Даже на Меркурии теперь появились поселения, хотя и приходилось признать, что для большинства задач он не годился, так как находился слишком близко к Солнцу. День на нем длился пятьдесят девять земных дней, а год – восемьдесят восемь, то есть три таких дня составляли два года, и это было не совпадением, но узлом пересечения, обеспечивавшим ему приливный захват, как у Луны, оборачивающейся вокруг Земли. Благодаря сочетанию этих двух вращений Меркурий очень медленно прокручивался на протяжении своего солнечного дня, отчего освещенное полушарие нагревалось слишком сильно, а темное становилось чрезвычайно холодным. Поэтому единственный город на планете представлял собой что-то вроде гигантского поезда, который ехал по рельсам, проложенным по северной сорок пятой широте и изготовленным из металлокерамического сплава, ставшего первым из алхимических находок меркурианских физиков и способного выдерживать нагрев до восьмисот градусов Кельвина в своей полуосвещенной зоне. Сам город, названный Терминатором, перемещался по этим рельсам на скорости около трех километров в час, находясь, таким образом, в пределах терминатора планеты – зоны предрассветной тени примерно в двадцать километров шириной. Легкое расширение рельсов, подвергнутых воздействию утреннего солнца на востоке, смещало город все дальше и дальше на запад, поскольку он имел плотно прилегающую фрикционную муфту, чья форма позволяла уходить от расширения. Движение было так неумолимо, что сопротивление ему в другой части муфты генерировало огромное количество электрической энергии, как и солнечные коллекторы, тянущиеся вслед за городом и установленные на самую верхушку Рассветной стены, чтобы ловить первые лучи света. В цивилизации со столь дешевой энергией Меркурий был исключительно освещен. И по сравнению с другими планетами был самым ярким из всех. А каждый год появлялось по сто новых миров – летучих городов, маленьких городов-государств, каждый со своими законами, составом населения, ландшафтом, стилем.

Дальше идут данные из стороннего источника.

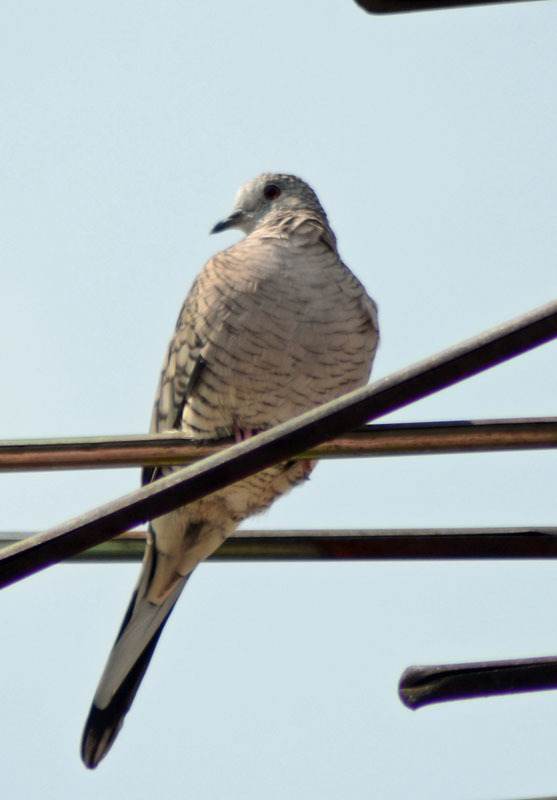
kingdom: Animalia
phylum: Chordata
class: Aves
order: Columbiformes
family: Columbidae
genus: Columbina
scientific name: Columbina inca
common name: Inca dove
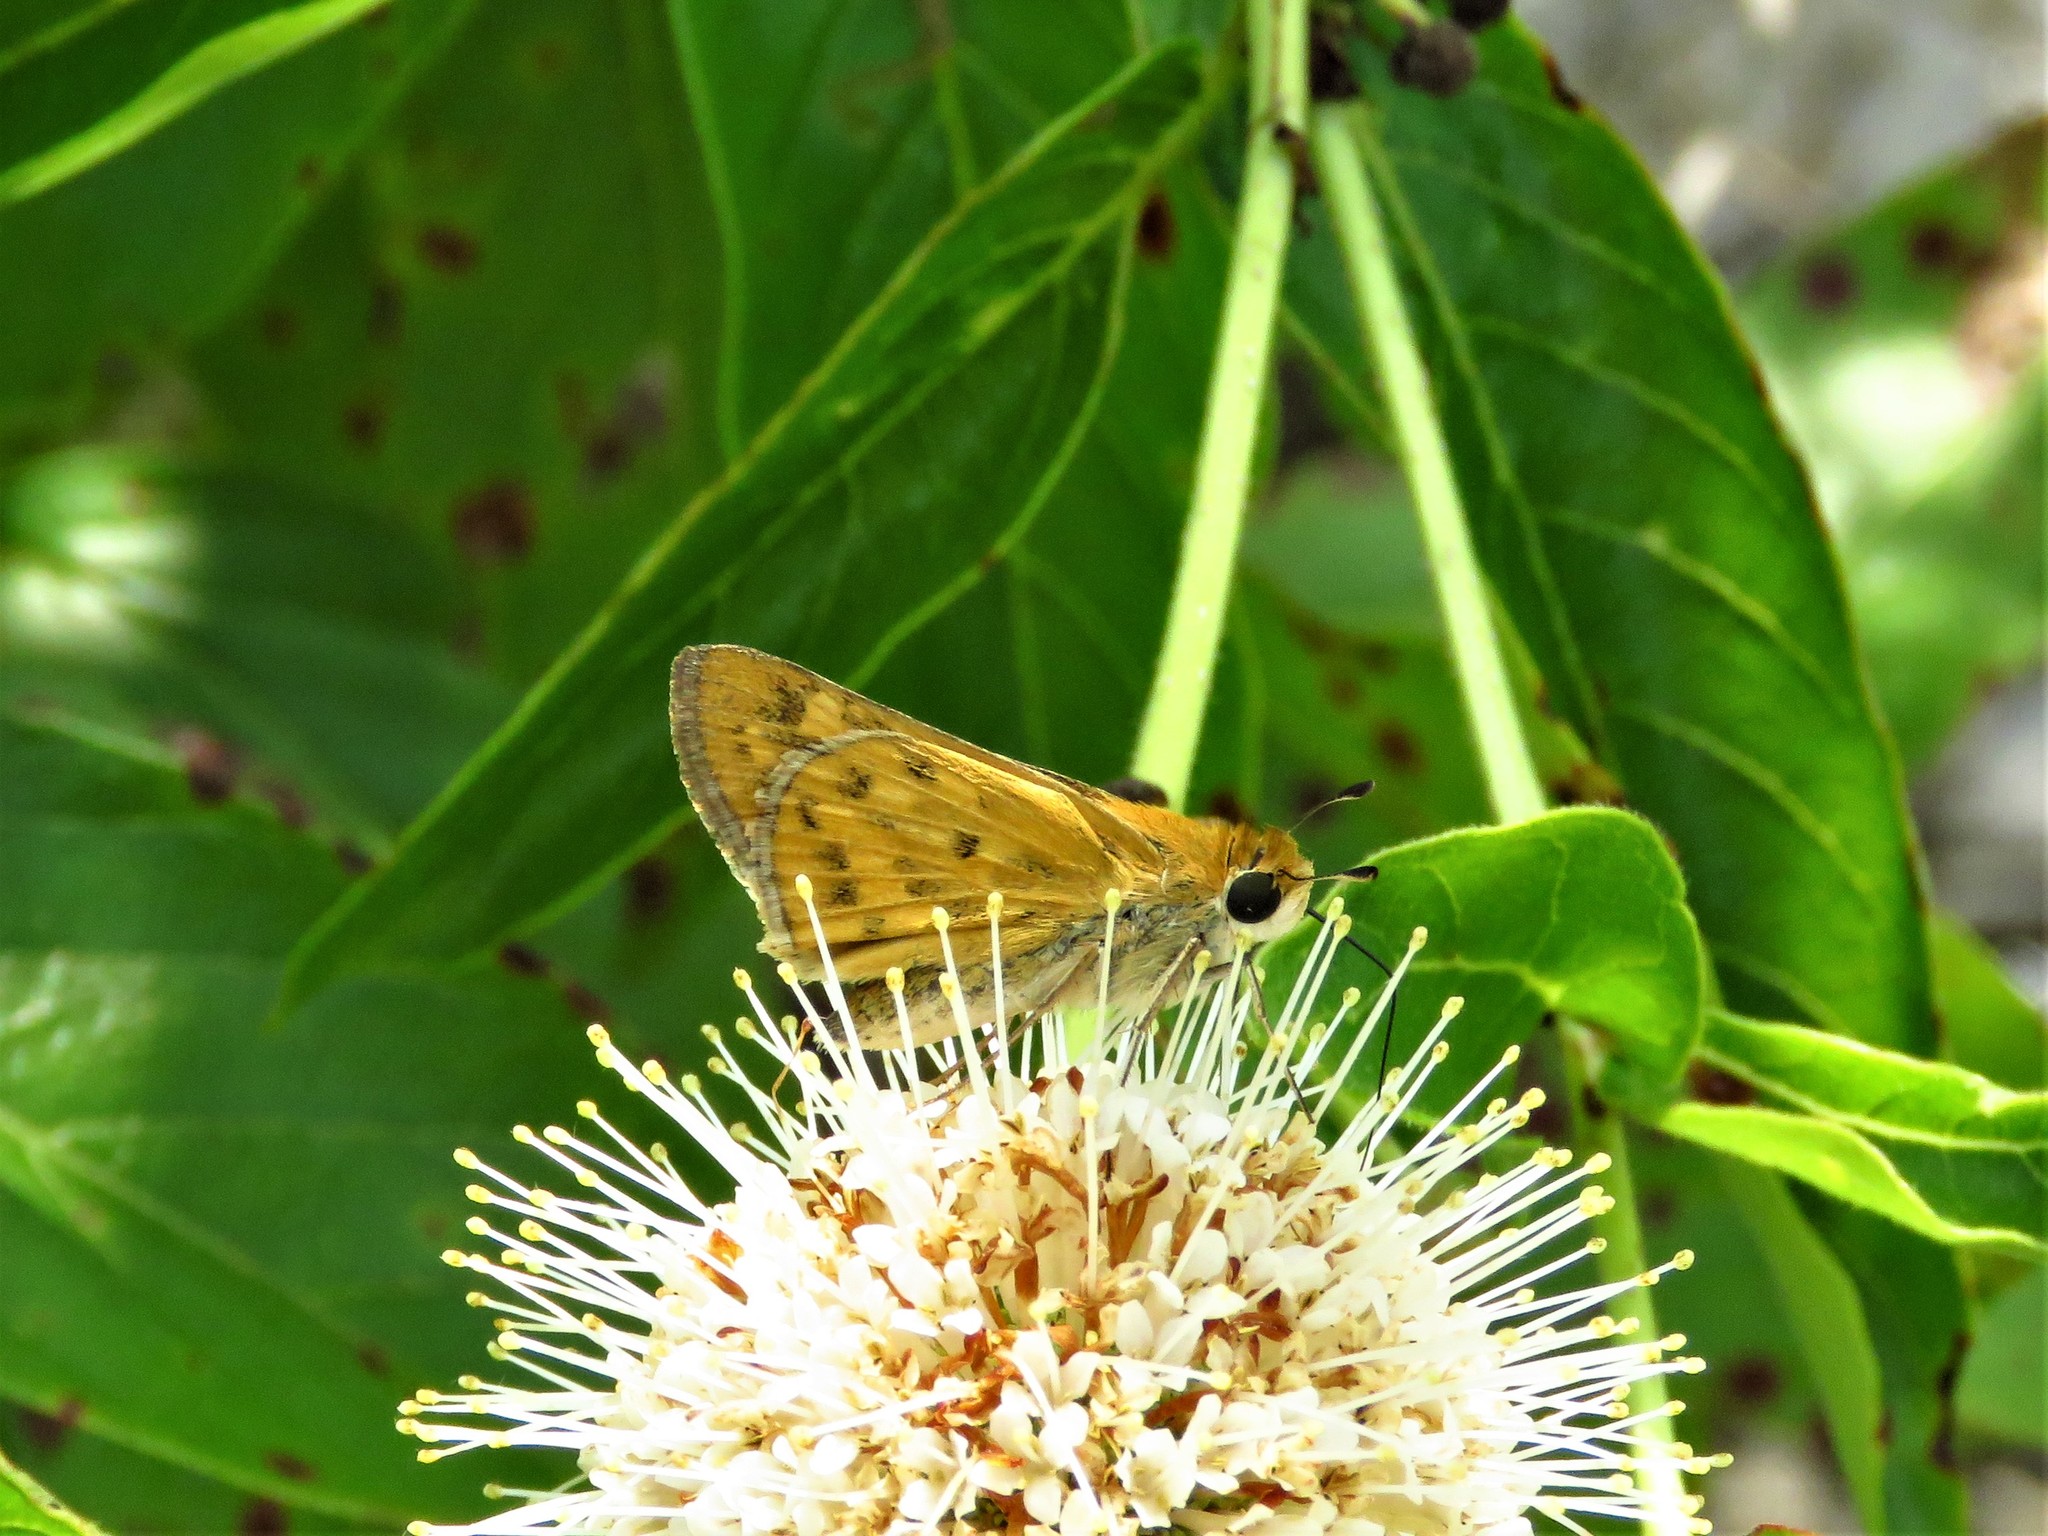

И тем не менее при всех успехах и уверенности человечества в своем аччелерандо, в воздухе витало напряжение, чувствовалась опасность. Потому что, несмотря на все стройки, эмиграции и поселения, на Земле по-прежнему проживало восемнадцать миллиардов человек, плюс на Марсе – восемнадцать миллионов, и полупроницаемая мембрана между двумя планетами была до предела натянута осмотическим давлением демографического неравновесия. Отношения между ними были напряжены, и многие боялись, что прокол в мембране мог разорвать все на отдельные части. В этом опасном положении история приносила лишь слабое успокоение: до сих пор они справлялись хорошо, но человечеству еще не приходилось отвечать на кризис какими-либо долгосрочными разумными действиями, зато массовое безумие раньше случалось и они были ровно теми же животными, что жили в более ранние столетия, сталкивались с проблемами поиска средств к существованию, пытались выживать – и без разбора убивали друг друга. Это вполне могло случиться снова. И люди строили, спорили, злились, беспокойно ждали признаков вымирания сверхстариков, содрогались при виде всякого ребенка, что попадался им на глаза. Стрессовый Ренессанс, быстрая жизнь на пределе, сумасшедший золотой век. Аччелерандо. И никто не знал, что будет дальше.